A close look at this 86%  of FG projects allocated to the Niger Delta  shows that the Ministry of Niger Delta got 28 projects at the total sum of N408 billion, and as the name implies, is strictly for the Niger Delta region. The Ministry of Niger Delta was first conceived by Atiku Abubakar in his manifesto in an attempt to participate in a presidential contest in 2007, but was actualized by the late President Yar’adua because of the need to ensure fairness in governance, which is lacking in today’s leadership of the country.  Equally the Ministry of Power got N333 billion to execute projects in the region just as the Niger Delta Development Commission received the sum  N23.7 billion to execute 10 projects in the same region.
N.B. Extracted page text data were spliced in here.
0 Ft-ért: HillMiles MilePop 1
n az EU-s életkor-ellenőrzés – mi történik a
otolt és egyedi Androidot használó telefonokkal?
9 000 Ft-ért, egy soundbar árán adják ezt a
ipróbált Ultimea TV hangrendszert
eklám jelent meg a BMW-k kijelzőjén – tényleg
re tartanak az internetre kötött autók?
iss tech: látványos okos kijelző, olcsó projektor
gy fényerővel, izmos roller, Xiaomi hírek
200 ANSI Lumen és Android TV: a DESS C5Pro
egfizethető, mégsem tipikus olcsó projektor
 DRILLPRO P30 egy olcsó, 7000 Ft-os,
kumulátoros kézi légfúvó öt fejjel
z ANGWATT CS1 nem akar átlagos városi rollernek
   This is not the crux of the matter. The entire 19 Northern states were reluctantly given N16.4 billion worth of projects and more disappointingly, the entire 6 states of North central geo-political zone received zero allocation of projects from March to August, 2011. Or so the reports said!. In view of these scary developments, yours sincerely was forced, for the first time to check the records of votes scored by the PDP in the six states of the North central zone during the last April polls. According to the records, in the entire North central geo-political zone, PDP, under whose platform Goodluck/Sambo contested, had its least scores only from Niger state with 31.54% of the total valid votes cast. In kwara state, the PDP scored 64.68%,Kogi, 71.17%, Benue,66.31%,Nasarawa, 58.89% and in Plateau state, the Goodluck/Sambo ticket garnered 72.98%. Yet this zone that featured prominently in the PDP score card in the last presidential election could not get even a mere mention in the projects distribution card of the president. Although, charity as the saying goes starts at home anyway!.
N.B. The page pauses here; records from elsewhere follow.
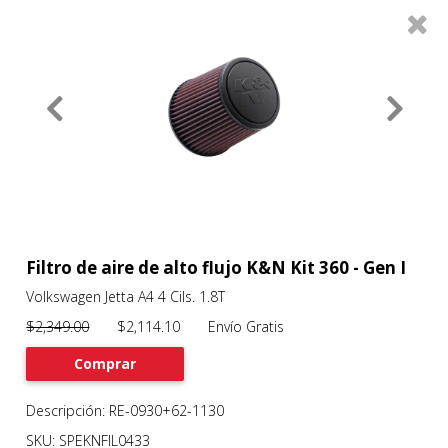
0
Productos
Filtros
About
Services
Clients
Contact
Filtro de aire de alto flujo K&N Kit 360 - Gen I
Volkswagen Jetta A4 4 Cils. 1.8T
Previous
Nex
$2,349.00
$2,114.10 Envío Gratis
Comprar
Descripción: RE-0930+62-1130
SKU: SPEKNFIL0433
     Well, being not too good at arithmetic, but it can be discerned that the entire projects were shared  on the bases of 43:7, skewed in favor of Niger Delta while the rest of the country is left in doldrums in terms of projects allocation and execution.  Fair enough!! If truth be told, this level of favoritism has never been displayed in the 51 years of our political independence by any Nigerian leader. I stand to be corrected!!!. Even though, one must agree with Rev. Mathew Kukah, that Nigeria has always been ruled largely by unprepared leaders. This glaring and choking favoritism occurred in less than six months and I am cocksure is being replicated in other sectors of our national economy. Whether Reuben Abatis of this world agree or not!!
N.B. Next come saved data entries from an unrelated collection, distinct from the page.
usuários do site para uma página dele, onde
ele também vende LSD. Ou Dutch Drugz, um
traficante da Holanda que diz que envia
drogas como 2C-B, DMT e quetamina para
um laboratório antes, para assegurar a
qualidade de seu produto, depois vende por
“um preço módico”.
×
 Indeed, typical of media Assistant, the special assistant to the president on media and publicity rushed to the rescue and called the entire report bunkum. Dr Reuben Abati did not dispute the fact that there was 86% FG allocation to the president’s zone, but only went ahead to justify it. He argued that all the projects allocated were indeed approved by the late president Ya’adua. One may recall that when the most dreaded single term proposal came up, the presidency attributed it to the late president Yar’adua simply because he is dead!. Poor Ya’adua!!. But nobody care to tell us why the dredging of the river Niger was put to a hold, a project equally started by the late president?. Is okay to lied to the dead anyway, in this clime.  Reuben Abati further states thus; ‘In furtherance of its unjustifiable attacks on the Jonathan’s administration, Daily Trust falsely claim that no project was assigned to the North central geo-political zone…….”.  He concludes that ‘currently the North central geo-political zone has on going federal government projects valued at one trillion naira”. This writer cannot hold brief for the paper for it has the much needed competency to do so by itself, but one can only ask a very innocuous question; where are these projects located in the North central geo-political zone?. The media aide did not tell us that, so that we can verify such claims and subsequently give the government the much needed credit.

Now on a more worrisome note, this country cannot go anywhere an inch, if developmental projects are distributed by a president wearing regional lenses. The president needs a new set of handlers to re-focus, re-engineer, rebrand and repackage the administration, so as to face the herculean task of nation building. To keep Nigeria one is a task that must be done!